At Leader Networks, we help companies select a software tool based on a business requirements document (BRD) created to define the strategy, goals and purpose of the community – see the “How to build an online community” post. Here is what we look for in a community platform provider:

  • Product capability including feature sets, industry experience, documentation and transparency
  • Scalability
  • Financial stability
  • Cost & time-to-build
  • Customer satisfaction
  • Implementation, training and support services
  • Cultural fit and vendor responsiveness
  • Compatibility with legacy systems

Some early questions for the community software provider include:

  • Software framework, such as .NET, Java or open source components, and compatibility with your current IT infrastructure standards
  • What legacy systems should integrate or interface with the community? For example, customer databases, CMS system(s), CRM systems or, for internal communities, employee directories.
  • How does the community platform interface with existing content management systems? How much content will need to be integrated?
  • How does the platform manage search?

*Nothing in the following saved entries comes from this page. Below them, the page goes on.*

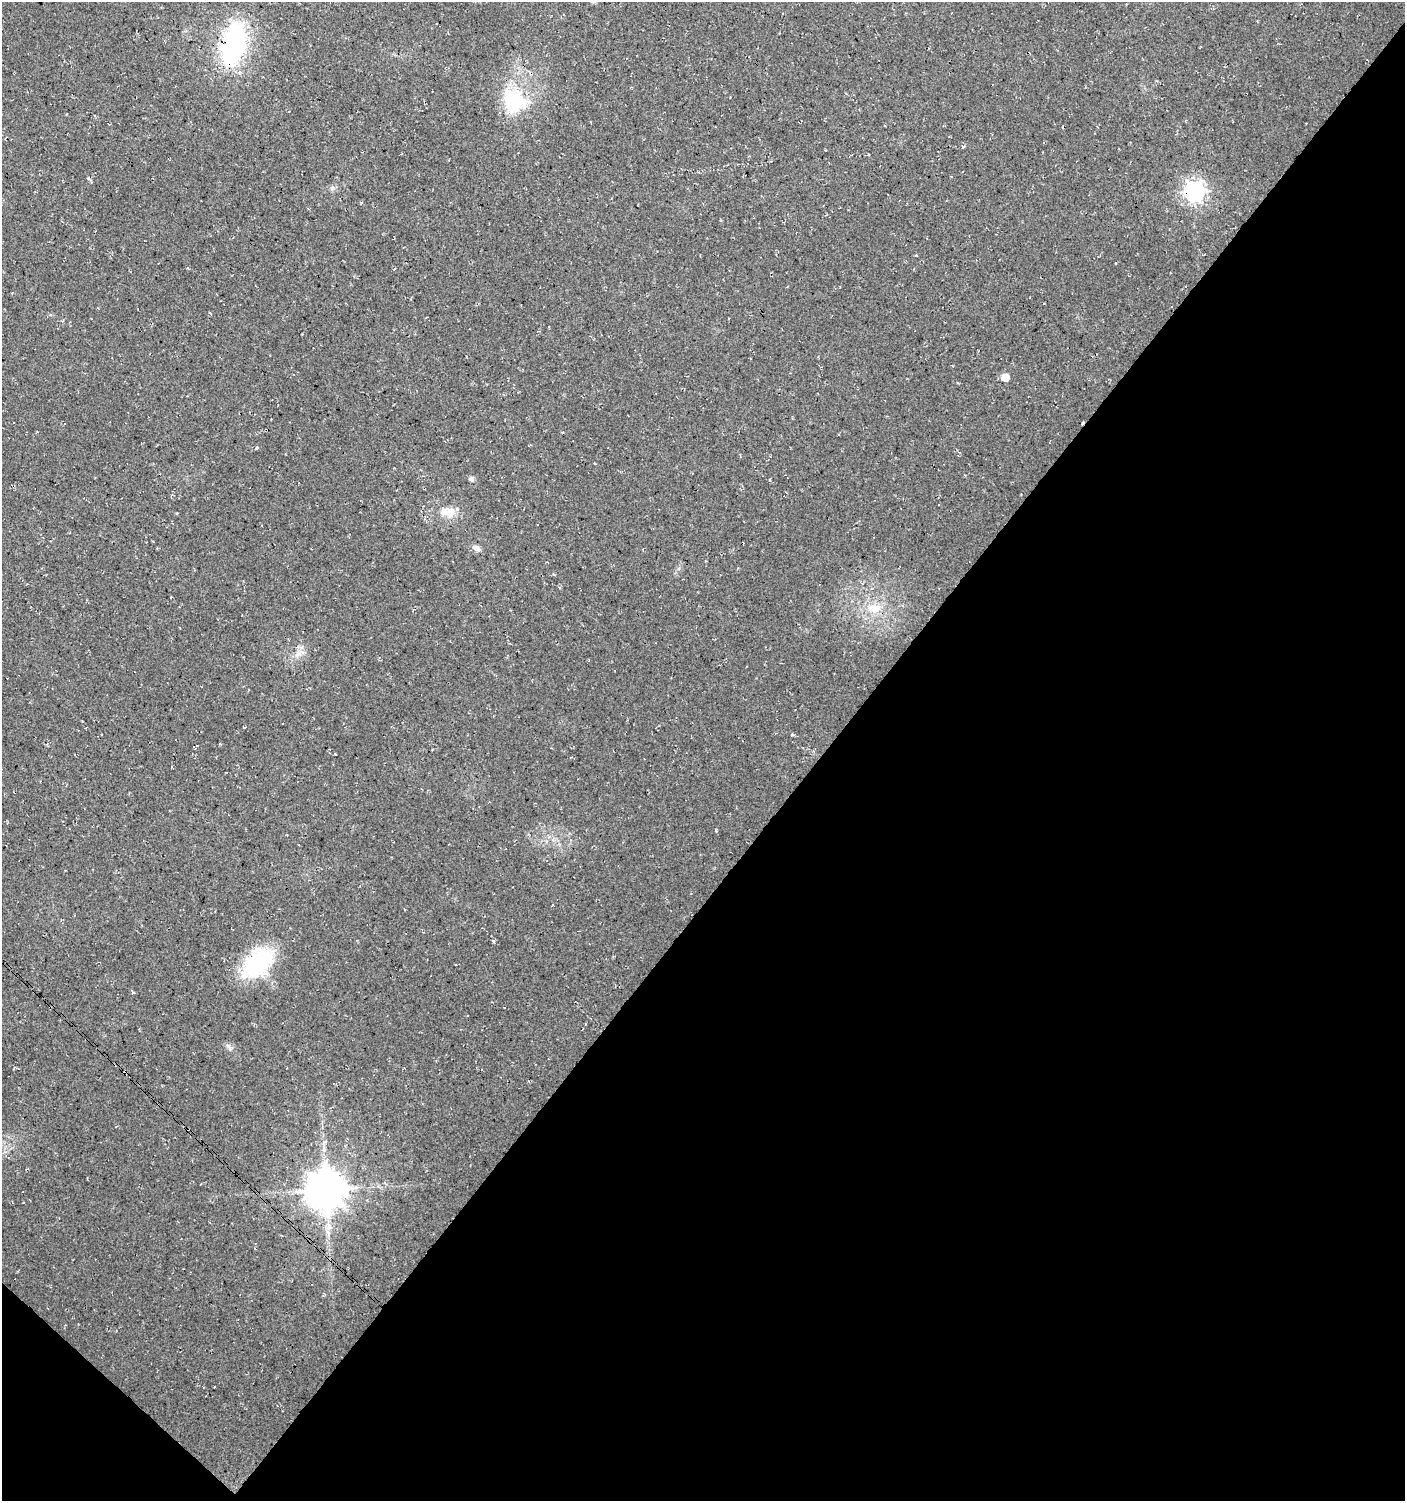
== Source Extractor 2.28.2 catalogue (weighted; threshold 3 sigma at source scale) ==
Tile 15 of 4 x 4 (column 3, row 4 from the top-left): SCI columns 3047-4449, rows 1-1499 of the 6043 x 6022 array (HDU 1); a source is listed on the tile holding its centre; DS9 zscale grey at full resolution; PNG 1407 x 1503 px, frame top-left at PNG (2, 2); no overlay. Shown black and unused: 43% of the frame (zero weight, under 3 of 4 exposures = <1% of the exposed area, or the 3 px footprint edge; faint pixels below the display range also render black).
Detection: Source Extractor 2.28.2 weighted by HDU 2 'WHT'; one run over the whole footprint, this tile lists its part. Background 0.0176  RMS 0.0054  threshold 0.0244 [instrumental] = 3 sigma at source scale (4.5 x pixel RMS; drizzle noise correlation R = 1.50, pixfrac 1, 0.0396/0.0396 arcsec/px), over >= 5 px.
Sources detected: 21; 1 inside a brighter object's white glare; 1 cosmic-ray / hot-pixel residue — not listed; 1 inside a brighter listed object's ellipse — not listed separately; the other 18 listed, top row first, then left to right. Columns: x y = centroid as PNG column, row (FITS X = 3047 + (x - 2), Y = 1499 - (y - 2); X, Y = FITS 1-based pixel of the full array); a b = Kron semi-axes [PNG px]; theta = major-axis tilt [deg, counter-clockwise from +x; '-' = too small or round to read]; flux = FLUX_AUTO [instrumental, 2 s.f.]
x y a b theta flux
234 44 42 22 79 78
513 100 30 21 -88 33
963 146 5 3 - 0.58
333 188 7 4 90 1.1
1194 192 8 7 - 280
1005 377 5 5 - 10
257 447 4 4 - 0.64
471 479 5 5 - 1.9
450 512 18 13 26 6.6
476 548 10 7 -28 2.5
875 608 17 12 -17 8.2
300 653 13 5 35 2.9
335 754 3 2 - 0.44
493 941 4 4 - 0.78
257 962 42 26 47 43
229 1047 11 5 -61 1.6
326 1189 11 11 - 1700
214 1387 2 2 - 0.32
Overlapping masked pixels (flux is a lower limit): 2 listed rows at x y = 234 44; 1194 192
Unlisted compact peaks at least as high as the median listed source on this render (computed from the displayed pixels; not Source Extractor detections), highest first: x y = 88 178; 792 735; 133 992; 716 831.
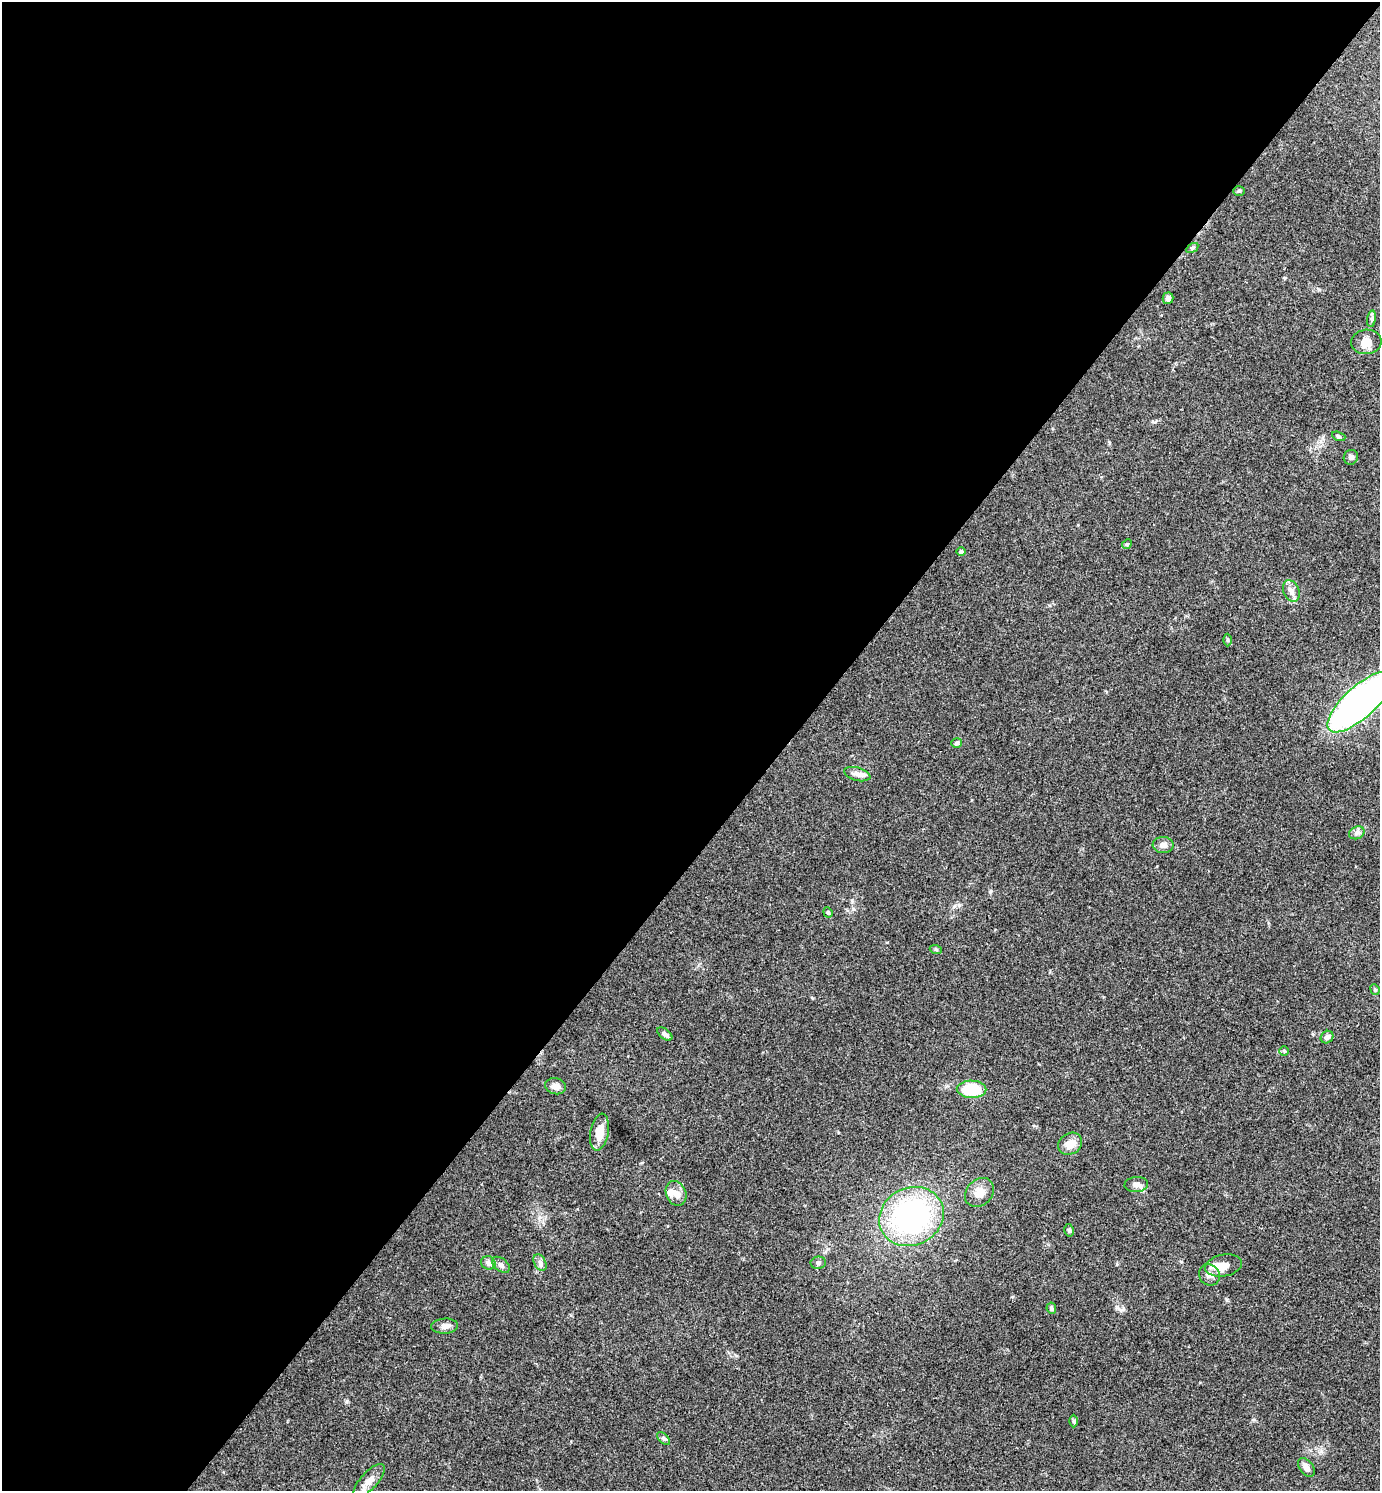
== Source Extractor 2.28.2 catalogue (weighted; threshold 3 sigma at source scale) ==
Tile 5 of 4 x 4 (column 1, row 2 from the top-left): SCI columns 154-1531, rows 2979-4467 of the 5959 x 5956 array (HDU 1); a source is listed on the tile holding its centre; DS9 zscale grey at full resolution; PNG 1382 x 1493 px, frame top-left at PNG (2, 2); each listed source drawn as its Kron ellipse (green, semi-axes under 4 px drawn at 4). Shown black and unused: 57% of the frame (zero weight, under 3 of 4 exposures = <1% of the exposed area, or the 3 px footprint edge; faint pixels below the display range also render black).
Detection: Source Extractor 2.28.2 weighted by HDU 2 'WHT'; one run over the whole footprint, this tile lists its part. Background 0.0891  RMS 0.0065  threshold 0.0292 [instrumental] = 3 sigma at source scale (4.5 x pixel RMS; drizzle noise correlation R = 1.50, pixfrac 1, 0.05/0.05 arcsec/px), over >= 5 px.
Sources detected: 46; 3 inside a brighter listed object's ellipse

Some platforms offer combined or “federated” search across member directories, user-generated content and institutional content, while others have separate searches for different community components.

Additional vendor identification steps include:

  • Technical due diligence from your IT staff
  • Usability evaluation by marketing or the new community operations team members
  • Creating detailed feature set definitions based on what your community needs, which can then be mapped to the platform capabilities. This avoids settling for only what the platform offers.

Evaluating community platform providers against these and other criteria will help narrow the selection to a handful of tools that will support your community initiative, integrate with your business requirements and, in the end, offer community members the unique benefits they need to make your community effort a success.